- AIM OF THE EXERCISE -
Any images in the records should be skipped; transcribe the rest exactly.

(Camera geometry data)
===============
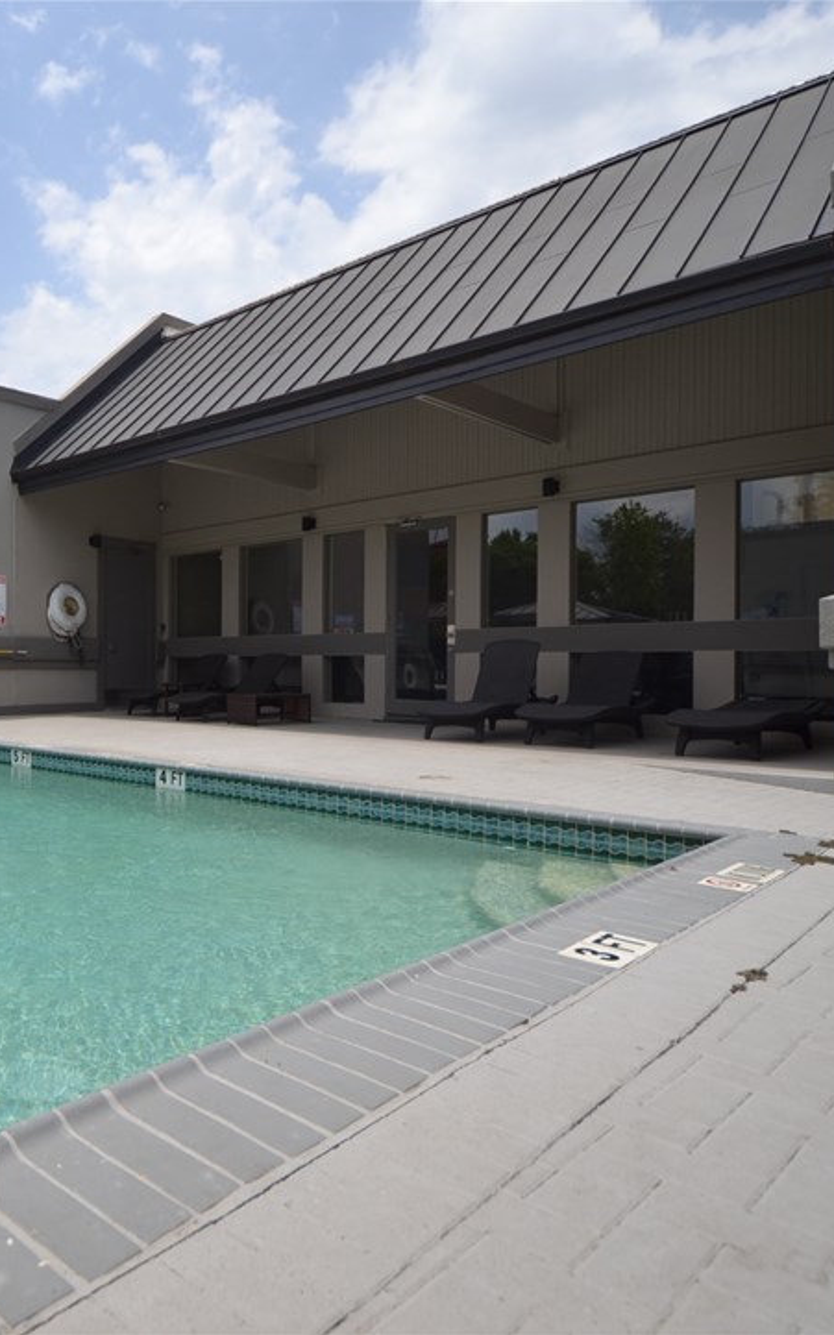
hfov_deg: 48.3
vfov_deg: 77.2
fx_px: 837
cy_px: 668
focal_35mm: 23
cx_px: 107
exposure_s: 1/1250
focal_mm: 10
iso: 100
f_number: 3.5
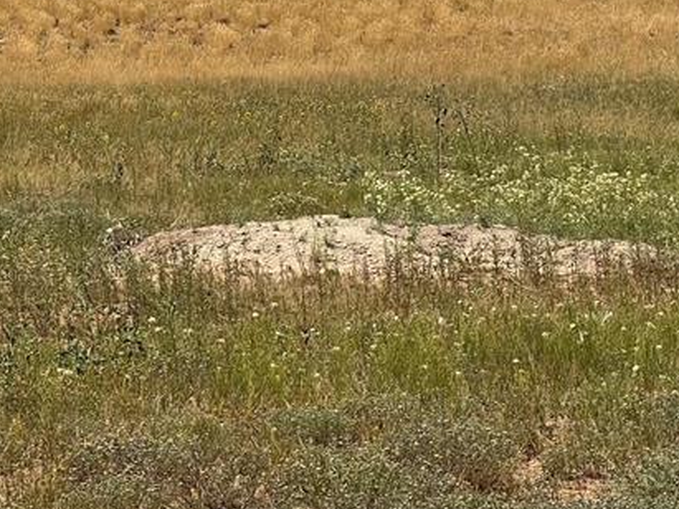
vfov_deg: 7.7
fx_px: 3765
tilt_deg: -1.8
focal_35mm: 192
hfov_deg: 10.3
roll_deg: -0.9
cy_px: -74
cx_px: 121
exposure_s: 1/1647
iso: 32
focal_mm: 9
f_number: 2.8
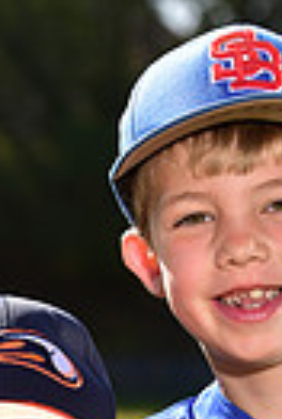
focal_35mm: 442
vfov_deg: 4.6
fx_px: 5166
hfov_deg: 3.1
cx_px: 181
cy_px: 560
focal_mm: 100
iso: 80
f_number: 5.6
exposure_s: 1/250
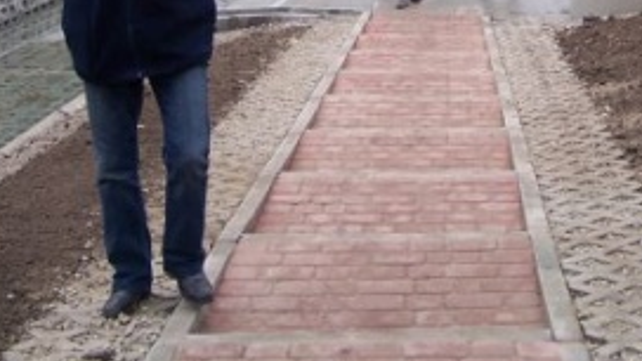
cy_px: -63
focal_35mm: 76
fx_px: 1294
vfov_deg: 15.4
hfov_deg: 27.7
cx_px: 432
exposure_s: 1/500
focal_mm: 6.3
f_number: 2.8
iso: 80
===============
- RESULT FOR THIS TASK -
hfov_deg: 48.3
vfov_deg: 77.2
fx_px: 837
cy_px: 668
focal_35mm: 23
cx_px: 107
exposure_s: 1/1250
focal_mm: 10
iso: 100
f_number: 3.5
vfov_deg: 7.7
fx_px: 3765
tilt_deg: -1.8
focal_35mm: 192
hfov_deg: 10.3
roll_deg: -0.9
cy_px: -74
cx_px: 121
exposure_s: 1/1647
iso: 32
focal_mm: 9
f_number: 2.8
focal_35mm: 442
vfov_deg: 4.6
fx_px: 5166
hfov_deg: 3.1
cx_px: 181
cy_px: 560
focal_mm: 100
iso: 80
f_number: 5.6
exposure_s: 1/250
cy_px: -63
focal_35mm: 76
fx_px: 1294
vfov_deg: 15.4
hfov_deg: 27.7
cx_px: 432
exposure_s: 1/500
focal_mm: 6.3
f_number: 2.8
iso: 80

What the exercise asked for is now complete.